November 15, 2022
Our previous blog discussed how rising interest rates can lower business valuations, and – from our perspective as business valuation experts in Canada – we argued that while business owners can’t do anything about higher borrowing costs, there are a few concrete steps they can take to support and even enhance the value of their company.
It comes down to lowering risk. Let’s take a simple valuation formula: Value = Annual Cash Flow divided by Risk Rate. To increase Value, there are basically two options. Option 1 is to boost Annual Cash Flow, perhaps by cutting costs or raising prices or expanding your operations; in the current environment, however, any business’s ability to do so might be very limited. Option 2 is to lower the Risk Rate. Borrowing costs (which have gone up) are one contributor to that overall Risk Rate, but there are others – and business owners often have at least some control over them. Mitigate those risks, and you have the ability to increase the value of your business.
So what are some of those risks, and what can business owners do about them? Here are just a few that we routinely encounter in our work as business consultants and valuation experts:
Most business owners we know are intimately involved in their companies. Running a business is not just their job; it’s their passion. Yet one big risk to business valuation can evolve from this otherwise commendable trait: when you sell, what happens to it when you are not around to run it? If you or your key personnel are no longer going to be running the company, and if the remaining staff are not skilled enough or trained enough or committed enough, then its value in the eyes of a potential buyer could go down. You can lower this transfer risk by establishing clear lines of delegation, by ensuring your staff are both competent and adequately trained, by formalizing marketing and service processes that increase customer retention, and by planning for transitions with key personnel and documenting your plans.
Buyers value strong revenue, obviously, but they are not just looking for quantity – they also want to see consistency. A business whose revenues are predictable from year to year will always attract buyers; fluctuating revenues, on the other hand, will raise a lot of questions – and risks to the buyer. If your company’s cash flow goes up and down like the proverbial rollercoaster, then it’s time to ask why. What forces are driving volatility? How can you address them? Are there ways to smooth out seasonal low points, for instance by expanding your product or service offerings? Are there opportunities for limited-time offers (LTOs) to incentivize repeat customers? Could operational changes raise your company’s revenue “floor” during down periods?
If your business relies upon a limited customer base for the bulk of its revenue, then it has heightened concentration risk. A buyer will look at such a company and ask: What happens if it loses one or more of these outsized sources of revenue? Risk goes up; value goes down. Again, diversifying revenue streams is the key. Can you offer expanded services or products to broaden your customer base? Could relocation or expansion decrease your reliance on a single revenue stream?

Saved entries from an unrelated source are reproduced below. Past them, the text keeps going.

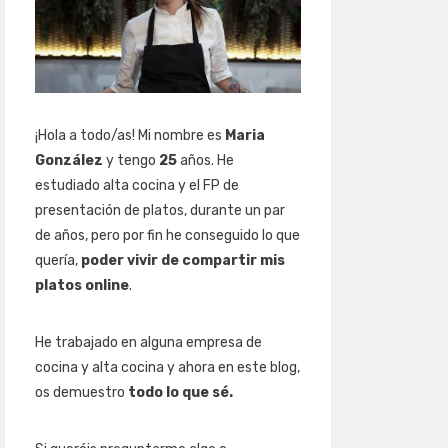
¡Hola a todo/as! Mi nombre es
Maria
González
y tengo
25
años. He
estudiado alta cocina y el FP de
presentación de platos, durante un par
de años, pero por fin he conseguido lo que
quería,
poder vivir de compartir mis
platos online
.
He trabajado en alguna empresa de
cocina y alta cocina y ahora en este blog,
os demuestro
todo lo que sé.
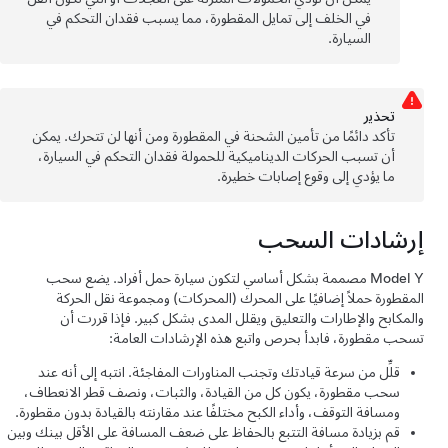
في الخلف إلى تمايل المقطورة، مما يسبب فقدان التحكم في
السيارة.
تحذﻳر
تأكد دائمًا من تأمين الشحنة في المقطورة ومن أنها لن تتحرك. يمكن
أن تسبب الحركات الديناميكية للحمولة فقدان التحكم في السيارة،
ما يؤدي إلى وقوع إصابات خطيرة.
إرشادات السحب
Model Y
مصممة بشكل أساسي لتكون سيارة حمل أفراد. يضع سحب
المقطورة حملاً إضافيًا على المحرك (المحركات) ومجموعة نقل الحركة
والمكابح والإطارات والتعليق ويقلل المدى بشكل كبير. فإذا قررت أن
تسحب مقطورة، فابدأ بحرص واتبع هذه الإرشادات العامة:
قلِّل من سرعة قيادتك وتجنب المناورات المفاجئة. انتبه إلى أنه عند
سحب مقطورة، يكون كل من القيادة، والثبات، ونصف قطر الانعطاف،
ومسافة التوقف، وأداء الكبح مختلفًا عند مقارنته بالقيادة بدون مقطورة.
قم بزيادة مسافة التتبع بالحفاظ على ضعف المسافة على الأقل بينك وبين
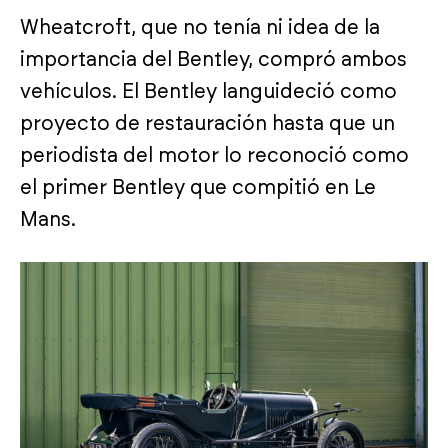
Wheatcroft, que no tenía ni idea de la
importancia del Bentley, compró ambos
vehículos. El Bentley languideció como
proyecto de restauración hasta que un
periodista del motor lo reconoció como
el primer Bentley que compitió en Le
Mans.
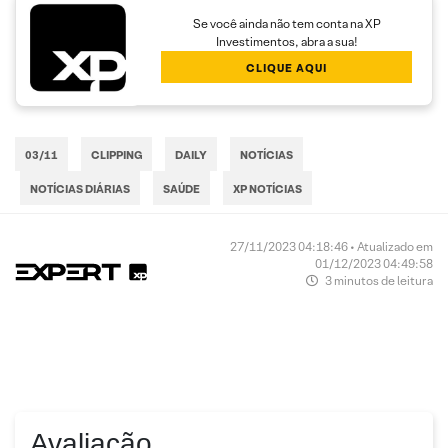
Se você ainda não tem conta na XP
Investimentos, abra a sua!
CLIQUE AQUI
03/11
CLIPPING
DAILY
NOTÍCIAS
NOTÍCIAS DIÁRIAS
SAÚDE
XP NOTÍCIAS
27/11/2023 04:18:46 • Atualizado em
01/12/2023 04:49:58
3 minutos de leitura
Avaliação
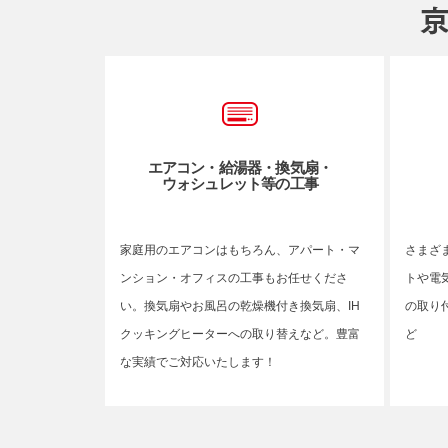
エアコン・給湯器・換気扇・
ウォシュレット等の工事
家庭用のエアコンはもちろん、アパート・マ
さまざ
ンション・オフィスの工事もお任せくださ
トや電
い。換気扇やお風呂の乾燥機付き換気扇、IH
の取り
クッキングヒーターへの取り替えなど。豊富
ど
な実績でご対応いたします！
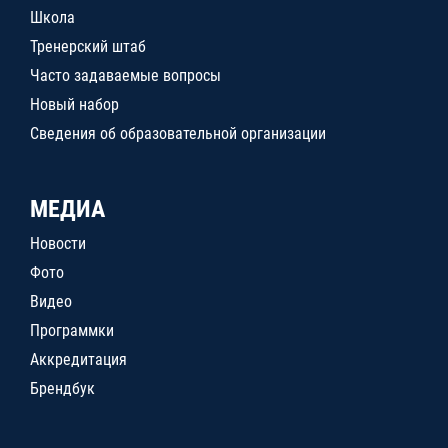
Школа
Тренерский штаб
Часто задаваемые вопросы
Новый набор
Сведения об образовательной организации
МЕДИА
Новости
Фото
Видео
Программки
Аккредитация
Брендбук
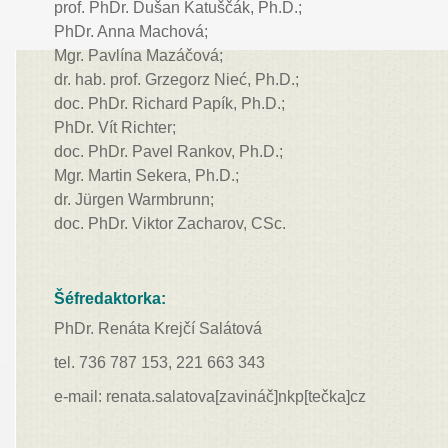
prof. PhDr. Dušan Katuščák, Ph.D.;
PhDr. Anna Machová;
Mgr. Pavlína Mazáčová;
dr. hab. prof. Grzegorz Nieć,
Ph.D.;
doc. PhDr. Richard Papík, Ph.D.;
PhDr. Vít Richter;
doc. PhDr. Pavel Rankov, Ph.D.;
Mgr. Martin Sekera, Ph.D.;
dr. Jürgen Warmbrunn;
doc. PhDr. Viktor Zacharov, CSc.
Šéfredaktorka:
PhDr. Renáta Krejčí Salátová
tel. 736 787 153, 221 663 343
e-mail: renata.salatova[zavináč]nkp[tečka]cz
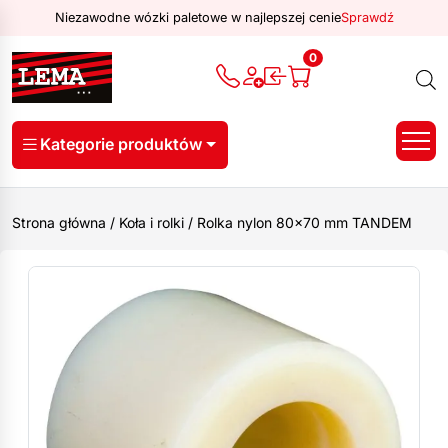
Niezawodne wózki paletowe w najlepszej cenie
Sprawdź
0
Kategorie produktów
Strona główna
/
Koła i rolki
/
Rolka nylon 80×70 mm TANDEM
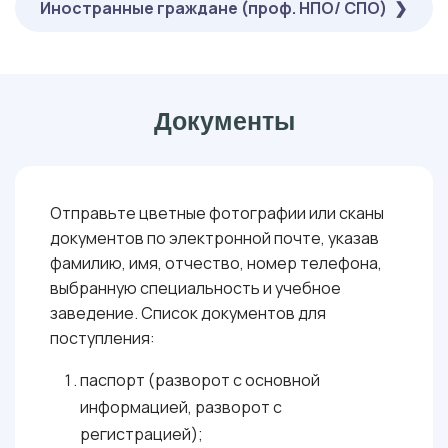
Иностранные граждане (проф. НПО/ СПО)
БАЛЛОВ
ОБЯЗАТЕЛЬНЫЕ
МАТЕМАТИКА В СОЦИАЛЬНО-ЭКОНОМИЧЕСКИХ И ГУМАНИТАРНЫХ
( ОНЛАЙН-ТЕСТИРОВАНИЕ ):
: 27 БАЛЛОВ
НАУКАХ
: 36 БАЛЛОВ
РУССКИЙ ЯЗЫК
ОБЯЗАТЕЛЬНЫЕ
: 40 БАЛЛОВ
ИНФОРМАЦИОННЫЕ ТЕХНОЛОГИИ
( ОНЛАЙН-ТЕСТИРОВАНИЕ ):
МАТЕМАТИКА В СОЦИАЛЬНО-ЭКОНОМИЧЕСКИХ И ГУМАНИТАРНЫХ
: 27 БАЛЛОВ
: 36 БАЛЛОВ
НАУКАХ
РУССКИЙ ЯЗЫК
Документы
: 40 БАЛЛОВ
ИНФОРМАЦИОННЫЕ ТЕХНОЛОГИИ
Отправьте цветные фотографии или сканы
документов по электронной почте, указав
фамилию, имя, отчество, номер телефона,
выбранную специальность и учебное
заведение. Список документов для
поступления:
паспорт (разворот с основной
информацией, разворот с
регистрацией);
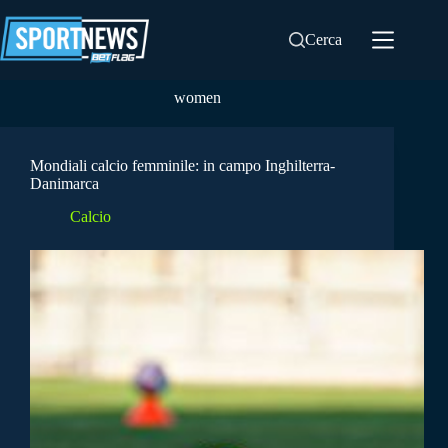
Salta
al
Cerca
contenuto
women
Mondiali calcio femminile: in campo Inghilterra-
Danimarca
Calcio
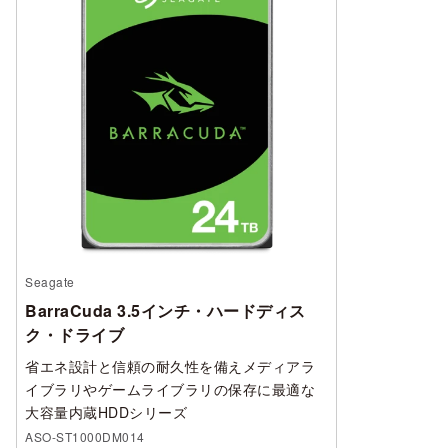
Seagate
BarraCuda 3.5インチ・ハードディス
ク・ドライブ
省エネ設計と信頼の耐久性を備えメディアラ
イブラリやゲームライブラリの保存に最適な
大容量内蔵HDDシリーズ
ASO-ST1000DM014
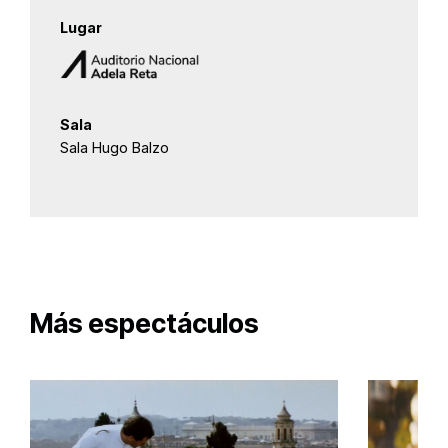
Lugar
Sala
Sala Hugo Balzo
Más espectáculos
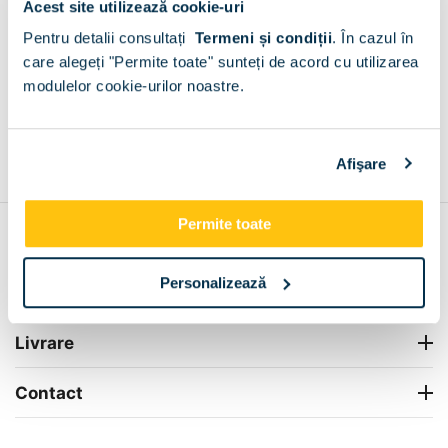
Acest site utilizează cookie-uri
Plata la livrare sau in magazin
6 modalitati de plata in
Pentru detalii consultați
Termeni și condiții
.
În cazul în
Turnu Magurele
care alegeți "Permite toate" sunteți de acord cu utilizarea
+
modulelor cookie-urilor noastre.
Grantie de producator 24 luni
Rezolvam orice situatie!
Afişare
+
Permite toate
Contul meu
Personalizează
Info Center
Livrare
Contact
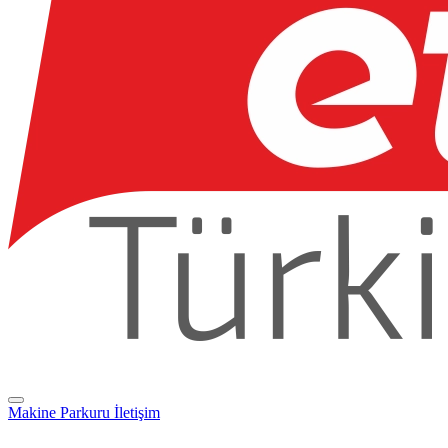
Makine Parkuru
İletişim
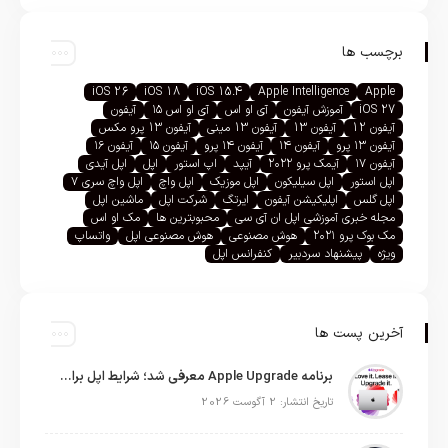
برچسب ها
iOS 26
iOS 18
iOS 15.4
Apple Intelligence
Apple
iOS 27
آموزش آیفون
آی او اس
آی او اس ۱۵
آیفون
آیفون 12
آیفون 13
آیفون 13 مینی
آیفون 13 پرو مکس
آیفون ۱۳ پرو
آیفون ۱۴
آیفون ۱۴ پرو
آیفون ۱۵
آیفون ۱۶
آیفون ۱۷
آیمک پرو ۲۰۲۲
آیپد
اپ استور
اپل
اپل آیدی
اپل استور
اپل سیلیکون
اپل موزیک
اپل واچ
اپل واچ سری ۷
اپل گلس
اپلیکیشن آیفون
ایرتگ
شرکت اپل
ماشین اپل
مجله خبری آموزشی اپل ان آی سی
محبوبترین ها
مک او اس
مک بوک پرو ۲۰۲۱
هوش مصنوعی
هوش مصنوعی اپل
واتساپ
ویژه
پیشنهاد سردبیر
کنفرانس اپل
آخرین پست ها
برنامه Apple Upgrade معرفی شد؛ شرایط اپل برای اجاره آیفون، آیپد، مک و اپل واچ
تاریخ انتشار: 2 آگوست 2026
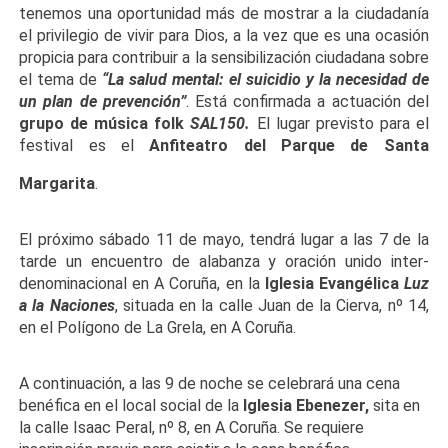
tenemos una oportunidad más de mostrar a la ciudadanía
el privilegio de vivir para Dios, a la vez que es una ocasión
propicia para contribuir a la sensibilización ciudadana sobre
el tema de
“La salud mental: el suicidio y la necesidad de
un plan de prevención”
. Está confirmada a actuación del
grupo de música folk
SAL150.
El lugar previsto para el
festival es el
Anfiteatro del Parque de Santa
Margarita
.
El próximo sábado 11 de mayo, tendrá lugar a las 7 de la
tarde un encuentro de alabanza y ora
ción unido inter-
denominacional en A Coruña, en la
Iglesia Evangélica
Luz
a la Naciones
, situada en la calle Juan de la Cierva, nº 14,
en el Polígono de La Grela, en A Coruña.
A continuación, a las 9 de noche se celebrará una cena
benéfica en el local social de la
Iglesia Ebenezer,
sita en
la calle Isaac Peral, nº 8, en A Coruña. Se requiere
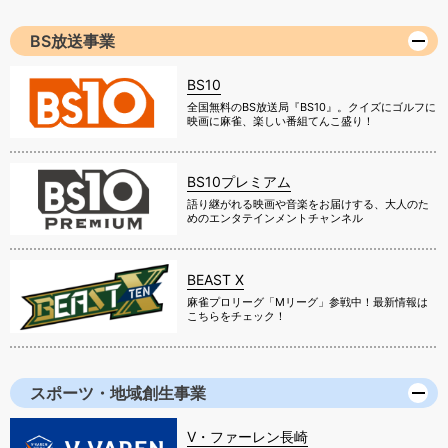
BS放送事業
BS10
全国無料のBS放送局『BS10』。クイズにゴルフに
映画に麻雀、楽しい番組てんこ盛り！
BS10プレミアム
語り継がれる映画や音楽をお届けする、大人のた
めのエンタテインメントチャンネル
BEAST X
麻雀プロリーグ「Mリーグ」参戦中！最新情報は
こちらをチェック！
スポーツ・地域創生事業
V・ファーレン長崎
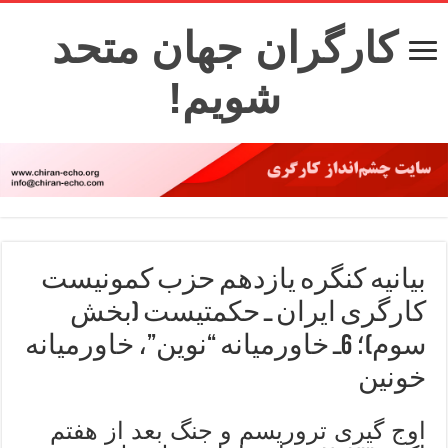
کارگران جهان متحد
شویم!
بیانیه کنگره یازدهم حزب کمونیست
کارگری ایران ـ حکمتیست (بخش
سوم)؛ 6ـ خاورمیانه “نوین”، خاورمیانه
خونین
اوج گیری تروریسم و جنگ بعد از هفتم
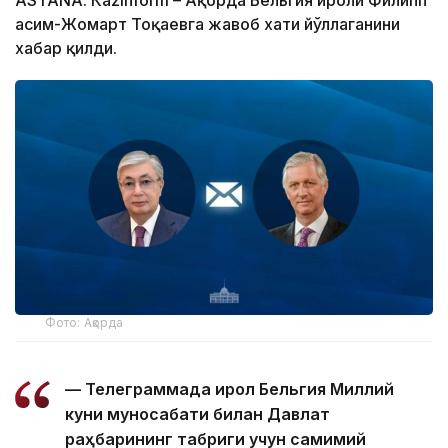
ASTANА. Кazinform – Ақорда Бельгия Қироли Филипп
Қасим-Жомарт Тоқаевга жавоб хати йўллаганини
хабар қилди.
Фото: Ақорда
— Телеграммада Қирол Бельгия Миллий
куни муносабати билан Давлат
раҳбарининг табриги учун самимий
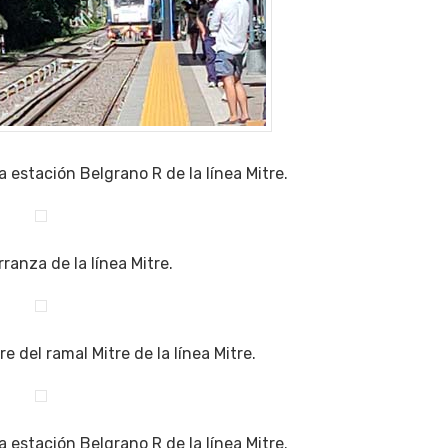
a estación Belgrano R de la línea Mitre.
ranza de la línea Mitre.
e del ramal Mitre de la línea Mitre.
a estación Belgrano R de la línea Mitre.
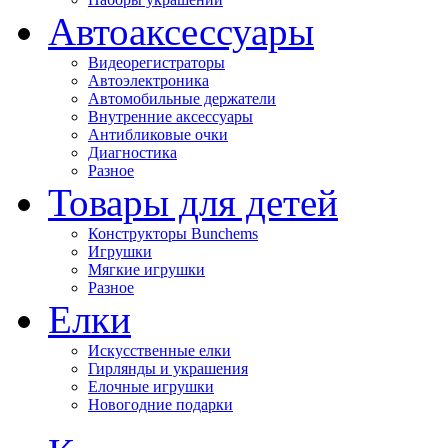
Автоаксессуары
Видеорегистраторы
Автоэлектроника
Автомобильные держатели
Внутренние аксессуары
Антибликовые очки
Диагностика
Разное
Товары для детей
Конструкторы Bunchems
Игрушки
Мягкие игрушки
Разное
Елки
Искусственные елки
Гирлянды и украшения
Елочные игрушки
Новогодние подарки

If your company depends upon a mega-contract, have you planned adequately for the risk of losing that revenue? And what about marketing? Could better marketing attract new and different sources of cash flow? A business valuator in Canada can help answer those questions.
Inconsistent or improperly applied accounting practices will make any potential buyer skeptical about what’s lurking under the hood of your business. On the other hand, solid financial records assure a potential buyer that your company is what it appears to be. Good accounting equals lower risk, from the buyer’s perspective, and simply getting sound, professional accounting advice can go a long way to enhancing your business’s value.
Poor record-keeping and shoddy financial or operational management raise the risk that your business could be audited by the taxman, by professional organizations or by third-party payors. That is a big risk in the eyes of a buyer. To lower it, make sure that records are up-to-date and thorough – and that documentation protocols are adequate to the demands of your business. You also have to rely on your staff: make sure they’re properly trained on how to keep good records and why it’s important to do so.
Obviously, there is not much (or anything) any business owner can do about rising interest rates or their impact on the value of their company. But we would argue that there are things an owner can do to support their business’s valuation. Understanding the impact of business risks, being able to identify them – and then finding ways to address them wherever possible – can go a long way towards ensuring that the value of your company remains strong, no matter how far or how fast interest rates climb.